Untuk itu penting bagi orangtua mulai berkreasi untuk menciptakan aktivitas baru dengan melibatkan anak tanpa perlu keluar dari rumah.
Yudi menjelaskan orangtua pada zaman dahulu sudah terbiasa melakukan berbagai hal menarik dengan anak-anaknya.
"Seperti bercocok taman, bermain di sekitar rumah, membuat mereka tidak jenuh. Sekarang kan susah anak diberikan mainan secara individual tanpa peran orangtua," imbuhnya.
Yudi menyarankan kegiatan seperti mengajak anak memasak atau mendongeng mampu menghilangkan rasa bosan dalam diri mereka.
Utamanya aktivitas yang belum pernah mereka lakukan sebelumnya.
Yudi juga meminta orangtua bisa mengontrol penggunaan teknologi secara belebihan sebagai hiburan anak.
Ia memandang meskipun memiliki berbagai kelebihan, teknologi juga tidak luput dari kekurangan.
"Dengan bermain smartphone misalnya, anak menjadi individual dan tidak membangkitkan rasa empati atau rasa kebersamaan dengan orang sekitarnya," tandasnya.
----
-- Soal Latihan --
a – Menurut teks bacaan, kegiatan apa yang disarankan Yudi untuk menghilangkan rasa bosan anak?
b – Kutip bagian teks bacaan yang dimulai dari kata-kata "Yudi menjelaskan orangtua" dan berhenti setelah kata-kata "luput dari kekurangan.".
Catatan di bawah ini merupakan bahan tersendiri yang terpisah dari teks bacaan.
----
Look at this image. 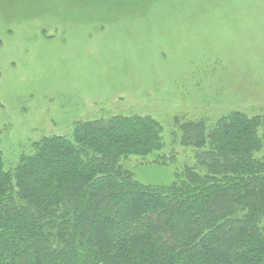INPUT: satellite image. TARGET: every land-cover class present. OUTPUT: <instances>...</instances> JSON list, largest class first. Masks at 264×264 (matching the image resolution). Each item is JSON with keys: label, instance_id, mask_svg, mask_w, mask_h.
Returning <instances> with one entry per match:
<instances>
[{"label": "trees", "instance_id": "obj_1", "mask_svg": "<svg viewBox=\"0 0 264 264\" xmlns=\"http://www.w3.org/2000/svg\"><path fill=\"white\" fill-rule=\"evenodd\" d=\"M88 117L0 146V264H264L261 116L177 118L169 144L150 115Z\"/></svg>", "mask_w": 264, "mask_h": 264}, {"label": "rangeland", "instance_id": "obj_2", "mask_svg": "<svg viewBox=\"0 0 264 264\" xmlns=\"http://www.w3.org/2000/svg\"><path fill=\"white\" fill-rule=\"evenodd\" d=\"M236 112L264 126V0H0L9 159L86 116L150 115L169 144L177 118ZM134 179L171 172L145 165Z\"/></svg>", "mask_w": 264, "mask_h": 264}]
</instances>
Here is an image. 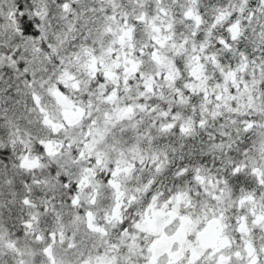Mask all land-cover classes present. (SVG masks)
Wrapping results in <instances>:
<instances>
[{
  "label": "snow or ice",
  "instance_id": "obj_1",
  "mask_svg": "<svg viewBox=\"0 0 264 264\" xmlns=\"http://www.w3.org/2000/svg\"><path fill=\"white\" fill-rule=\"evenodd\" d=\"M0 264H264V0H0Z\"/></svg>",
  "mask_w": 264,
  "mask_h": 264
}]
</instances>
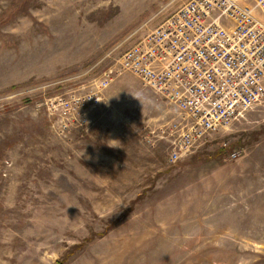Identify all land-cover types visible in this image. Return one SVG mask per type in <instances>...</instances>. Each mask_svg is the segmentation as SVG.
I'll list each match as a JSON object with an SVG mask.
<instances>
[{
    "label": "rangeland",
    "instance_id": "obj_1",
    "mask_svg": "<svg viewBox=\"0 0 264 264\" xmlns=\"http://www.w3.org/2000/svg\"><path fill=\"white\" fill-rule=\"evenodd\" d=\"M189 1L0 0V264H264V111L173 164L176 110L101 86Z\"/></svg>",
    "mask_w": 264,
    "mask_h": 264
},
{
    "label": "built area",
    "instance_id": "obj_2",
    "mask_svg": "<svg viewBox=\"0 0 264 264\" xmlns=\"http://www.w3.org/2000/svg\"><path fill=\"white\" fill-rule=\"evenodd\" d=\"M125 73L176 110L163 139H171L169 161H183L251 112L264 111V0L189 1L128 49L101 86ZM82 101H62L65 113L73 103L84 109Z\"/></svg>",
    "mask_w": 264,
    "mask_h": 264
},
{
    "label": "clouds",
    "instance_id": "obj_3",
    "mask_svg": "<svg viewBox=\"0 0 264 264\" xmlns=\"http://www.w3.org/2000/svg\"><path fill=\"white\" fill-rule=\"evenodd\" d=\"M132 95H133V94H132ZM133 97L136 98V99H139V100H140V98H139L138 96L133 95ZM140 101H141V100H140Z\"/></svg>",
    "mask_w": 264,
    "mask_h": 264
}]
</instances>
----
-- Jawaban Soal --
a – Mengajak anak memasak atau mendongeng.

b –
Yudi menjelaskan orangtua pada zaman dahulu sudah terbiasa melakukan berbagai hal menarik dengan anak-anaknya.
"Seperti bercocok taman, bermain di sekitar rumah, membuat mereka tidak jenuh. Sekarang kan susah anak diberikan mainan secara individual tanpa peran orangtua," imbuhnya.
Yudi menyarankan kegiatan seperti mengajak anak memasak atau mendongeng mampu menghilangkan rasa bosan dalam diri mereka.
Utamanya aktivitas yang belum pernah mereka lakukan sebelumnya.
Yudi juga meminta orangtua bisa mengontrol penggunaan teknologi secara belebihan sebagai hiburan anak.
Ia memandang meskipun memiliki berbagai kelebihan, teknologi juga tidak luput dari kekurangan.